I have just completed reading one of those books that I picked up almost on a whim at a bookstore, but one where the author tricked me into thinking I was about to read about the significance of the discovery of one particular fossil, but before half way through he had enticed me to explore ever deeper understandings of the unity of all life on our planet. It’s a brilliant book, a must read, I would like to think, for anyone interested in an understanding of how and why humans are the way they are, and how our essential makeup can be studied across all other species, both today and past, back to the earliest multi-celled bodies.
Your Inner Fish, by Neil Shubin, deserves every one of the cover blurb accolades from the Financial Times, Guardian, New Scientist, Nature, Sunday Times and Sunday Telegraph (the one used in this posts header).
I remember when the discovery of Tiktaalik first hit the news headlines, and have always been amused by the similarity of the name with an Australian aboriginal Dream Time frog, Tiddalik, who swallowed up all the water leaving others animals endangered until they figured out a way to trick the frog into releasing it all again. Many non-aboriginal Australian school children also know the story of Tiddalik from a number of children’s picture books that have been published about him in recent decades.
One piece of information depressed me somewhat. It was when Shubin was explaining the origin of first multicellular bodies.

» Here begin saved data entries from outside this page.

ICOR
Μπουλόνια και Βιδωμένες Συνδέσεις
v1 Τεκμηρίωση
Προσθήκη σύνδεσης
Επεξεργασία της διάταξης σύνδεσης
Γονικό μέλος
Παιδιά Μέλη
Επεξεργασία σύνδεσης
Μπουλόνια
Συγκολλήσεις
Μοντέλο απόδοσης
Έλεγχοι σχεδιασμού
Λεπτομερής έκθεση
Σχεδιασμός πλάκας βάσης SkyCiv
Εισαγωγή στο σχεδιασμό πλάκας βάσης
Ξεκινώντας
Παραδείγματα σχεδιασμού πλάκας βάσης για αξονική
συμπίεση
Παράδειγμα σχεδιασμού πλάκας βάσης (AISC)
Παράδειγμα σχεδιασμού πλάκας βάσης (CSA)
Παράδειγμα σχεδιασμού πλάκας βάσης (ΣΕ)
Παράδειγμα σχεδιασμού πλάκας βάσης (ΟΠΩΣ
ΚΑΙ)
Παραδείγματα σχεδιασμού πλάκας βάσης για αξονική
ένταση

The means within cells that enabled them to unite to become multicellular had been there for millions of years before they actually did, but since multicellular bodies need much more energy, via oxygen, to survive, they had to wait till the earth’s atmosphere became much richer in oxygen to enable that development. But what was the catalyst that prompted the first multicellular bodies — and the beginnings of all multicelled life, and us? It was most plausibly the fact of predation, the contest between eating and being eaten. A larger multicelled body had a better chance of defence against being eaten, and then it also had a better chance of successfully consuming others.

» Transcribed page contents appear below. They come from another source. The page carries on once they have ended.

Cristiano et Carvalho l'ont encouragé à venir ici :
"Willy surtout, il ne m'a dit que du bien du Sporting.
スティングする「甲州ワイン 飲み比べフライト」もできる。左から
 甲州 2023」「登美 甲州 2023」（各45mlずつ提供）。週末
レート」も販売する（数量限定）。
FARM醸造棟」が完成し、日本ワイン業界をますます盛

So the fact of multicelled life forms is a depressing result of the savage violence of nature.
I suppose at some level I probably sort of knew something like this before reading Shubin’s book, but the concepts were crystalized and took on deeper meaning as a result of reading about the big picture of all life.

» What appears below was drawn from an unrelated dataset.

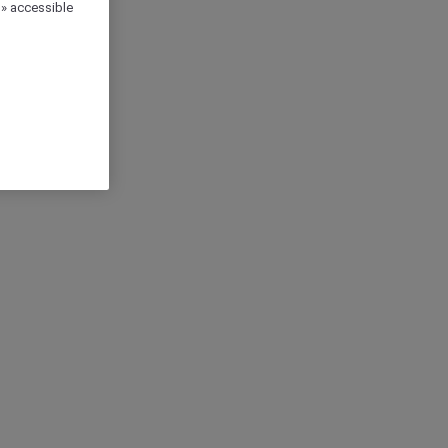
 » accessible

Another image that will stick with me was the way evolution works, and how we are really all in some distant sense modifications and mutations of each other. Take a very malleable fish and imagine twisting and stretching and pulling it into a new shape to be like a reptile or bird or mammal. (Not as completely bizarre as it might at first sound, since the same micro level processes and agents within skin that produce scales also are capable, with chemical different stimuli, of producing hair and feathers.) We might, if skilful and patient enough, be able to make the “fish” shape look like another species, but there will be trade-offs. What was a very efficient direct nerve line from the base of a skull to the breathing apparatus of the gills will become a convoluted and bizarre extended route for a nerve from the same starting point, the base of the skull, to the areas of the lungs way on the other side of the body and way further down from the skull base. Other processes will almost inevitably interfere with this most inefficient nerve route from time to time, and as a result we will get hiccups.
But other more serious problems also arise as a result of our inherited and mutated parts being used in ways for which they did not originally evolve. (Not that hiccups are not a serious problem for those who have them for years, even a lifetime.)
The beauty of the book is the way it demonstrates how all life forms share a common ancestry, that we are all related. And how understanding the DNA of life forms — and comparing it across species — enables us to understand the causes of certain diseases and deformities. I have more confidence that evolutionary science will bring us more hope for a healthier life span than faith in deities.
Not only does it demonstrate how we are all related, but how the evidence also demonstrates (as evolutionary theory predicts) how we can trace our family lineages back through time in the rocks. The picture of all life forms having one ancestor, and thus being all related, and seeing the ways in which our body parts and functions are directly a part of the whole of all living creatures, across species and back through time, is a powerful one.
There is real design in all living creatures. But it is not a perfect design. It is a remarkable and humbling design that demonstrates our shared ancestry. Some redesigned bits work well in new environments, but with tradeoffs, particularly susceptibility to certain diseases. Diseases and body vulnerabilities are not a punishment for sin, they are a tradeoff for evolutionary adaptations. Our skeletal structure was not originally meant for a creature to walk on two legs. Bad backs and easily twisted knees and ankles are something fish never experience, and we have inherited their skeletal structure twisted and extended to meet the requirements of our environment.
Not that the book is really about fish. As the author says, he could have just as easily have titled it, “Your inner fly” or “Your inner rodent” or “Your inner frog”. It would still be essentially the same book.
I did feel a little queazy, though, when I read of experiments that led to so much of this understanding of how evolution works. Deliberately testing genetic transplants across species to make two headed flies or flies with a leg where an eye should be. Did evolutionary scientists once, as children, while away fill bored moments with catching and pulling legs out of flies? It was when I left religion and found a new wonder and humility and poetry realizing I was a part of all life that gave me a new kind of respect for all other life forms.